Exercise objective -> Of the entries below, restate word for word only the section that runs from the line with "mange free. She’s much more comfortable" to the line with "www.t-bar.org", counting both ends.

Entries taken from a collection ->
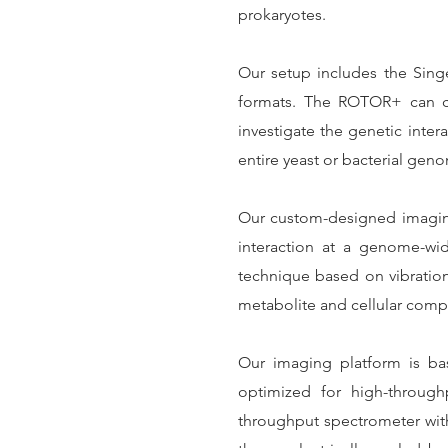
prokaryotes.
Our setup includes the Singe
formats. The ROTOR+ can ca
investigate the genetic intera
entire yeast or bacterial gen
Our custom-designed imaging p
interaction at a genome-wi
technique based on vibrationa
metabolite and cellular comp
Our imaging platform is ba
optimized for high-through
throughput spectrometer with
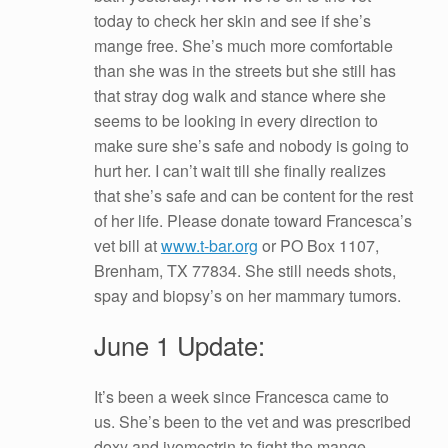
today to check her skin and see if she’s
mange free. She’s much more comfortable
than she was in the streets but she still has
that stray dog walk and stance where she
seems to be looking in every direction to
make sure she’s safe and nobody is going to
hurt her. I can’t wait till she finally realizes
that she’s safe and can be content for the rest
of her life. Please donate toward Francesca’s
vet bill at
www.t-bar.org
or PO Box 1107,
Brenham, TX 77834. She still needs shots,
spay and biopsy’s on her mammary tumors.
June 1 Update:
It’s been a week since Francesca came to
us. She’s been to the vet and was prescribed
doxy and ivomectrin to fight the mange,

Answer for this exercise ->
mange free. She’s much more comfortable
than she was in the streets but she still has
that stray dog walk and stance where she
seems to be looking in every direction to
make sure she’s safe and nobody is going to
hurt her. I can’t wait till she finally realizes
that she’s safe and can be content for the rest
of her life. Please donate toward Francesca’s
vet bill at
www.t-bar.org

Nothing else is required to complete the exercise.